▶ **Given data**
========================

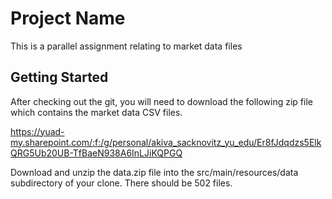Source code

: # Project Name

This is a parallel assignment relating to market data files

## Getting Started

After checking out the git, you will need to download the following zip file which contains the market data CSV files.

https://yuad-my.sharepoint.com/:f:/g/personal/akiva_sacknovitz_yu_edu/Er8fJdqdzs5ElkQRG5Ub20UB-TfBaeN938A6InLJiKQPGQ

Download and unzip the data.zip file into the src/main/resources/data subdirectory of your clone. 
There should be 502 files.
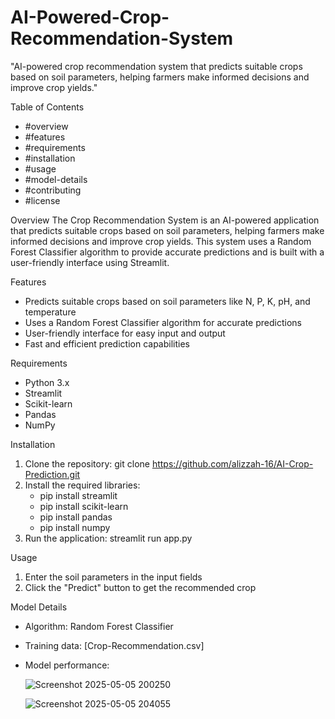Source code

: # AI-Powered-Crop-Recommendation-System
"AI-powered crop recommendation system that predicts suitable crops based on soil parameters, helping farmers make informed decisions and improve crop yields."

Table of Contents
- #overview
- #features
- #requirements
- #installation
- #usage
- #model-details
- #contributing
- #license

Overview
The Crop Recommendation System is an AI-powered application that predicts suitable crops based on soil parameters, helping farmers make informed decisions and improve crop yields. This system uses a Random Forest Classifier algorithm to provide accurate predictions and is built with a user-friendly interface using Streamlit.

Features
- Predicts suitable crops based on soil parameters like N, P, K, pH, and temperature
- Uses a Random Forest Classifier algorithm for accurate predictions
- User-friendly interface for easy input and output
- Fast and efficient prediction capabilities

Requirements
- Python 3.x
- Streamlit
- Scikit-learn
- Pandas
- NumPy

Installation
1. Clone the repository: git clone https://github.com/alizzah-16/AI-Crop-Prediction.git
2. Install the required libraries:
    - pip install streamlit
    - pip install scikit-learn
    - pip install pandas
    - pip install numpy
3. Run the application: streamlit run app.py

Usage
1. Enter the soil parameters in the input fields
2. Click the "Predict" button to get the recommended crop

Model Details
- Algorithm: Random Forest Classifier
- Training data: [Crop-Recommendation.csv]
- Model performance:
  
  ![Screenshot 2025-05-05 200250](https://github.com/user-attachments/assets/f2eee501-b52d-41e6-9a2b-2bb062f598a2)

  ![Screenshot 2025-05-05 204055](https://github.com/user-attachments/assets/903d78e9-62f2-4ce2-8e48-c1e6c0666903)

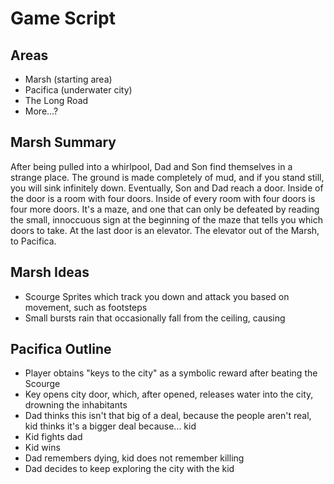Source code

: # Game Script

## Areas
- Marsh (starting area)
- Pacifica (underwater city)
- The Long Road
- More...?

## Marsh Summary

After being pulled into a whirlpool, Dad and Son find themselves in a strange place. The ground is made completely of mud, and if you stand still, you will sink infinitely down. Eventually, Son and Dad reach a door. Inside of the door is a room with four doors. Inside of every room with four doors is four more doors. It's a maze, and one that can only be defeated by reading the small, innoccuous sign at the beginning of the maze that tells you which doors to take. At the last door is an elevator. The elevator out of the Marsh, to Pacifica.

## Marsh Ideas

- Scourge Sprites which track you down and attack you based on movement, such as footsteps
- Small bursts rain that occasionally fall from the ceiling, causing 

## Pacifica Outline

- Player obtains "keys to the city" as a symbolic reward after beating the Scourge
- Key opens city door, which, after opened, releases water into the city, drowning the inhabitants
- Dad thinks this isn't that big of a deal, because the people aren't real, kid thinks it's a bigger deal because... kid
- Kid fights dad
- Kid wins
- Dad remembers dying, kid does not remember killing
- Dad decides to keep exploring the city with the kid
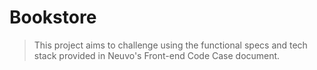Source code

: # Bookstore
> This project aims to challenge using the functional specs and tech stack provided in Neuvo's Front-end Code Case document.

========================

▶ **Goal of the exercise**
Transcribe each entry above exactly, apart from the pictures.

▶ **Finished task**
Source code

: # Project Name

This is a parallel assignment relating to market data files

## Getting Started

After checking out the git, you will need to download the following zip file which contains the market data CSV files.

https://yuad-my.sharepoint.com/:f:/g/personal/akiva_sacknovitz_yu_edu/Er8fJdqdzs5ElkQRG5Ub20UB-TfBaeN938A6InLJiKQPGQ

Download and unzip the data.zip file into the src/main/resources/data subdirectory of your clone. 
There should be 502 files.
Source code

: # AI-Powered-Crop-Recommendation-System
"AI-powered crop recommendation system that predicts suitable crops based on soil parameters, helping farmers make informed decisions and improve crop yields."

Table of Contents
- #overview
- #features
- #requirements
- #installation
- #usage
- #model-details
- #contributing
- #license

Overview
The Crop Recommendation System is an AI-powered application that predicts suitable crops based on soil parameters, helping farmers make informed decisions and improve crop yields. This system uses a Random Forest Classifier algorithm to provide accurate predictions and is built with a user-friendly interface using Streamlit.

Features
- Predicts suitable crops based on soil parameters like N, P, K, pH, and temperature
- Uses a Random Forest Classifier algorithm for accurate predictions
- User-friendly interface for easy input and output
- Fast and efficient prediction capabilities

Requirements
- Python 3.x
- Streamlit
- Scikit-learn
- Pandas
- NumPy

Installation
1. Clone the repository: git clone https://github.com/alizzah-16/AI-Crop-Prediction.git
2. Install the required libraries:
    - pip install streamlit
    - pip install scikit-learn
    - pip install pandas
    - pip install numpy
3. Run the application: streamlit run app.py

Usage
1. Enter the soil parameters in the input fields
2. Click the "Predict" button to get the recommended crop

Model Details
- Algorithm: Random Forest Classifier
- Training data: [Crop-Recommendation.csv]
- Model performance:
  
  ![Screenshot 2025-05-05 200250](https://github.com/user-attachments/assets/f2eee501-b52d-41e6-9a2b-2bb062f598a2)

  ![Screenshot 2025-05-05 204055](https://github.com/user-attachments/assets/903d78e9-62f2-4ce2-8e48-c1e6c0666903)

Source code

: # Game Script

## Areas
- Marsh (starting area)
- Pacifica (underwater city)
- The Long Road
- More...?

## Marsh Summary

After being pulled into a whirlpool, Dad and Son find themselves in a strange place. The ground is made completely of mud, and if you stand still, you will sink infinitely down. Eventually, Son and Dad reach a door. Inside of the door is a room with four doors. Inside of every room with four doors is four more doors. It's a maze, and one that can only be defeated by reading the small, innoccuous sign at the beginning of the maze that tells you which doors to take. At the last door is an elevator. The elevator out of the Marsh, to Pacifica.

## Marsh Ideas

- Scourge Sprites which track you down and attack you based on movement, such as footsteps
- Small bursts rain that occasionally fall from the ceiling, causing 

## Pacifica Outline

- Player obtains "keys to the city" as a symbolic reward after beating the Scourge
- Key opens city door, which, after opened, releases water into the city, drowning the inhabitants
- Dad thinks this isn't that big of a deal, because the people aren't real, kid thinks it's a bigger deal because... kid
- Kid fights dad
- Kid wins
- Dad remembers dying, kid does not remember killing
- Dad decides to keep exploring the city with the kid
Source code

: # Bookstore
> This project aims to challenge using the functional specs and tech stack provided in Neuvo's Front-end Code Case document.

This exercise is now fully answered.